Your assignment
Repeat word for word the lines below from the one containing "A disfunção mitocondrial" through the one containing "de 13 468 m² à Nancy", including both of those lines.
── Data shown
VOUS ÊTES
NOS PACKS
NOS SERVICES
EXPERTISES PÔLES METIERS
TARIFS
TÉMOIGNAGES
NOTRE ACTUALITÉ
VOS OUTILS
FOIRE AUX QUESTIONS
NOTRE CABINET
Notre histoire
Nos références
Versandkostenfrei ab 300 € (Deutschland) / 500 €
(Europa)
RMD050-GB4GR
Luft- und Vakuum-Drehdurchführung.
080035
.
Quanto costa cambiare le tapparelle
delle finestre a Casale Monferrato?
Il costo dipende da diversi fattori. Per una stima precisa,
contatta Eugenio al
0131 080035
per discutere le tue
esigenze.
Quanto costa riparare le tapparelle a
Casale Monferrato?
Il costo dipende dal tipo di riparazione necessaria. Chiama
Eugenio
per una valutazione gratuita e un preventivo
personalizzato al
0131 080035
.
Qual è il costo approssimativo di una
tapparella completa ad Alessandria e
────
── Data shown
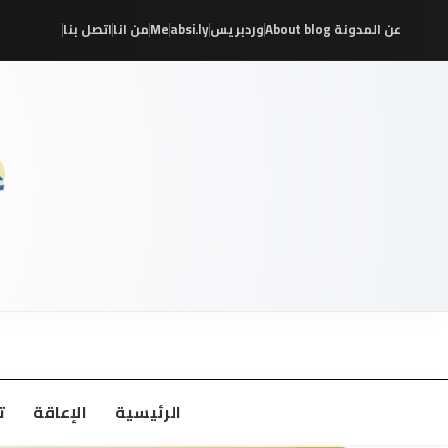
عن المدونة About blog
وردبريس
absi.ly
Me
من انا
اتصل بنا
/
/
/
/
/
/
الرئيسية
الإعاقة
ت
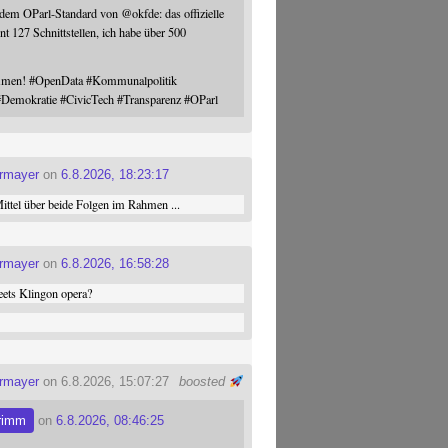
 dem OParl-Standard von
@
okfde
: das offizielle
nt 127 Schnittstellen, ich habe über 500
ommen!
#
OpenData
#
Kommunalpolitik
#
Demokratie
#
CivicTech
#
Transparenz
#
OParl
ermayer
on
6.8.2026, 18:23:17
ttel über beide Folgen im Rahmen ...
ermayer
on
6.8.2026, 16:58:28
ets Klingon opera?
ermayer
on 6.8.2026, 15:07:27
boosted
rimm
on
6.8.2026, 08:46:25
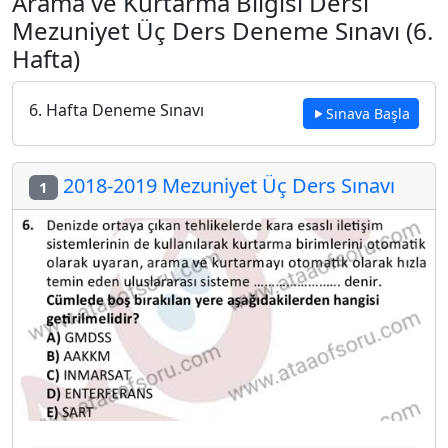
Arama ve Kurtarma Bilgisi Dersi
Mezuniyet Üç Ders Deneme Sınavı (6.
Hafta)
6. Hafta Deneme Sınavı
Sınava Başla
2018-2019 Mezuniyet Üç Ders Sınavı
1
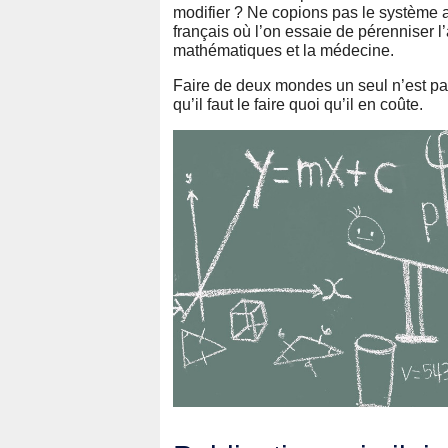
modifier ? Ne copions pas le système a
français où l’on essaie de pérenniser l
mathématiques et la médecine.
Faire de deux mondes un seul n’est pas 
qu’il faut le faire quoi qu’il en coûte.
────
── Data shown
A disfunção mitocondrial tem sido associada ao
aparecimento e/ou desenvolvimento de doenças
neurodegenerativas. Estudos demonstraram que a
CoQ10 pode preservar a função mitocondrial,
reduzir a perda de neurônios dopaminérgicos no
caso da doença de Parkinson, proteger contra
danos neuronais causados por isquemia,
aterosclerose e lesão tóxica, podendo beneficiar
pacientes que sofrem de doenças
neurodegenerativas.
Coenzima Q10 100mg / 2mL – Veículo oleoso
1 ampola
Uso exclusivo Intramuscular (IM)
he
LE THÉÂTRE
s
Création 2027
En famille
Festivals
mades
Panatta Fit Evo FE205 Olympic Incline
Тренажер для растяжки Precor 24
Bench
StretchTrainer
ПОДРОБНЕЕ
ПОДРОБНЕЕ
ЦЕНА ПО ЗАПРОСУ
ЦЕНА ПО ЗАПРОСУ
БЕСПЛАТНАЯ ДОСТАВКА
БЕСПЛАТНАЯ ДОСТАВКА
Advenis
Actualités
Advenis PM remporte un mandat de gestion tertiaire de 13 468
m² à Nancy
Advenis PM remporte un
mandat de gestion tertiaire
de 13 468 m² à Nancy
────
Answer space
A disfunção mitocondrial tem sido associada ao
aparecimento e/ou desenvolvimento de doenças
neurodegenerativas. Estudos demonstraram que a
CoQ10 pode preservar a função mitocondrial,
reduzir a perda de neurônios dopaminérgicos no
caso da doença de Parkinson, proteger contra
danos neuronais causados por isquemia,
aterosclerose e lesão tóxica, podendo beneficiar
pacientes que sofrem de doenças
neurodegenerativas.
Coenzima Q10 100mg / 2mL – Veículo oleoso
1 ampola
Uso exclusivo Intramuscular (IM)
he
LE THÉÂTRE
s
Création 2027
En famille
Festivals
mades
Panatta Fit Evo FE205 Olympic Incline
Тренажер для растяжки Precor 24
Bench
StretchTrainer
ПОДРОБНЕЕ
ПОДРОБНЕЕ
ЦЕНА ПО ЗАПРОСУ
ЦЕНА ПО ЗАПРОСУ
БЕСПЛАТНАЯ ДОСТАВКА
БЕСПЛАТНАЯ ДОСТАВКА
Advenis
Actualités
Advenis PM remporte un mandat de gestion tertiaire de 13 468
m² à Nancy
Advenis PM remporte un
mandat de gestion tertiaire
de 13 468 m² à Nancy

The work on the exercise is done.